Alameda County Consortium
Our Neighborhood Stabilization Efforts
In 2008, Alameda County’s Housing and Community Development Department (HCD) received an allocation of approximately $2.1 million in Neighborhood Stabilization Program 1 (NSP1) funds from the U.S. Department of Housing and Urban Development (HUD) to address the problem of abandoned and foreclosed homes. HCD issued a competitive Request for Proposals in spring 2009 and selected Hello Housing (formerly Hallmark Community Solutions) to implement the NSP1 grant in HUD qualified areas in the Urban County CDBG Jurisdiction (cities of Albany, Dublin, Emeryville, Newark, Piedmont and the unincorporated Areas of the County).

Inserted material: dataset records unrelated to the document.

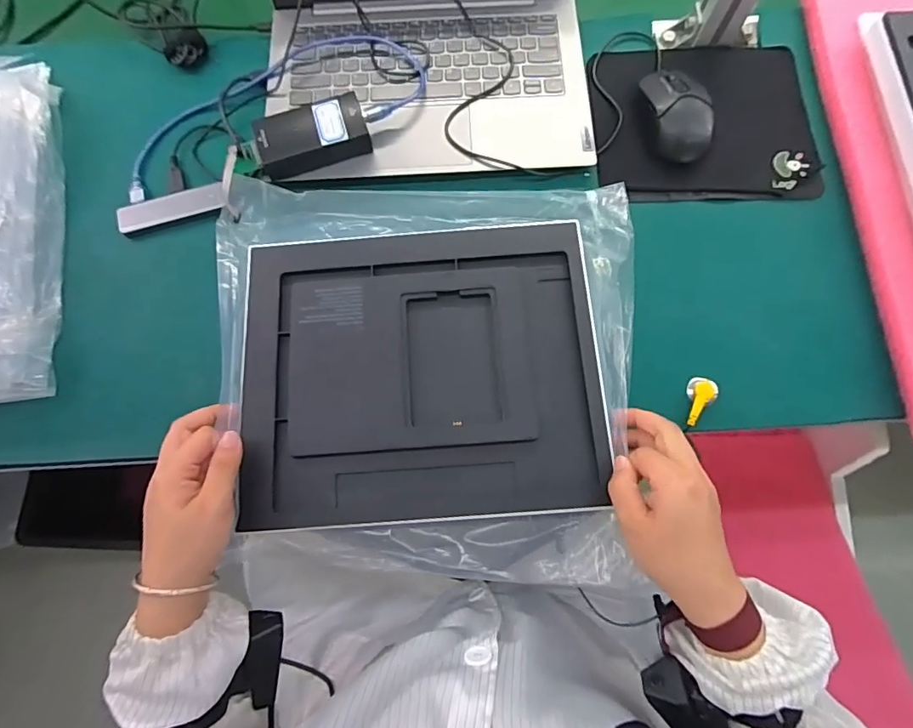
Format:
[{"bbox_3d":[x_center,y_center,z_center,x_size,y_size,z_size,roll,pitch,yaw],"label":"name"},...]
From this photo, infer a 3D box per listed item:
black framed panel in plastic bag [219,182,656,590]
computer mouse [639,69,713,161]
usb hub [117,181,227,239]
[{"bbox_3d":[-0.030,-0.001,0.423,0.360,0.042,0.330,2,76,2],"label":"black framed panel in plastic bag"},{"bbox_3d":[0.215,-0.245,0.476,0.051,0.035,0.098,-17,76,-3],"label":"computer mouse"},{"bbox_3d":[-0.283,-0.155,0.488,0.100,0.017,0.028,-26,77,-19],"label":"usb hub"}]

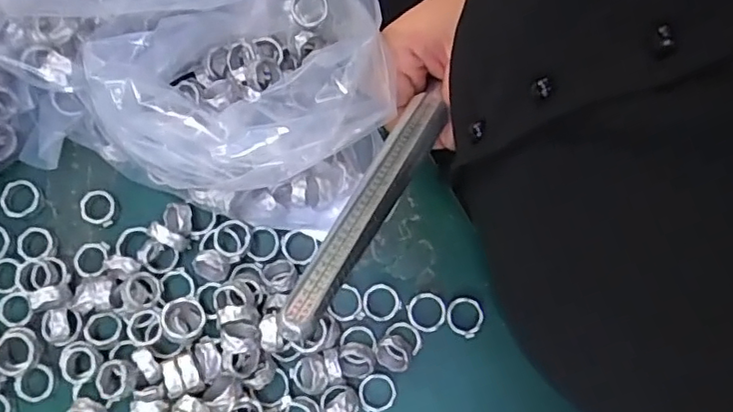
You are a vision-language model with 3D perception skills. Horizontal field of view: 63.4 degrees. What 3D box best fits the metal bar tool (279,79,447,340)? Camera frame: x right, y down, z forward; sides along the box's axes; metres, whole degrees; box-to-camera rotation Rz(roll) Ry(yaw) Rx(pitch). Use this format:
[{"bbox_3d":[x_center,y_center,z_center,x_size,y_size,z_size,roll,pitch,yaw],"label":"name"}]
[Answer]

HUD approved the use of funds in the unincorporated Alameda County and the city of Newark.
In February 2009, President Obama signed into law the American Recovery and Reinvestment Act of 2009 (ARRA), which authorized an additional $2 billion nationwide for a second round of NSP (NSP2) to be used for the same purposes as provided in the original NSP1 Program. Alameda County HCD created the NSP2 Consortium to cover areas where HUD approved the use of funding (consisting of the cities of Emeryville, San Leandro, Hayward, Union City, Newark, Fremont, Dublin, Pleasanton, Livermore and the unincorporated County) to apply for $11,000,000 of NSP2 funding. On January 19, 2010, HUD informed the County of its award of the full $11,000,000 of NSP2 funding. Alameda County has committed up to $17 million in Mortgage Credit Certificates (MCCs) which provide an eligible buyer with the opportunity to reduce their federal income taxes otherwise due. This helps the buyer qualify for a higher first mortgage, without increasing their monthly expenses.
HCD, as lead member of the NSP Consortium, negotiated agreements with two development partners, selected by members of the Consortium to implement NSP 2, which include Hello Housing and Habitat for Humanity East Bay.
Alameda’s Affordability Requirements
One of the obligations for the Neighborhood Stabilization Program is that eligible homebuyers comply with long-term affordability requirements. Due to the change in the housing market, there has been a change to the affordability requirements. All homebuyers will be required to execute a “resale restriction and option to purchase agreement”, which is recorded against the property requiring that, in the event the homebuyer decides to sell the property in the first 30 years, the property must be sold at a price affordable to middle-income households (120% of Area Median Income or below).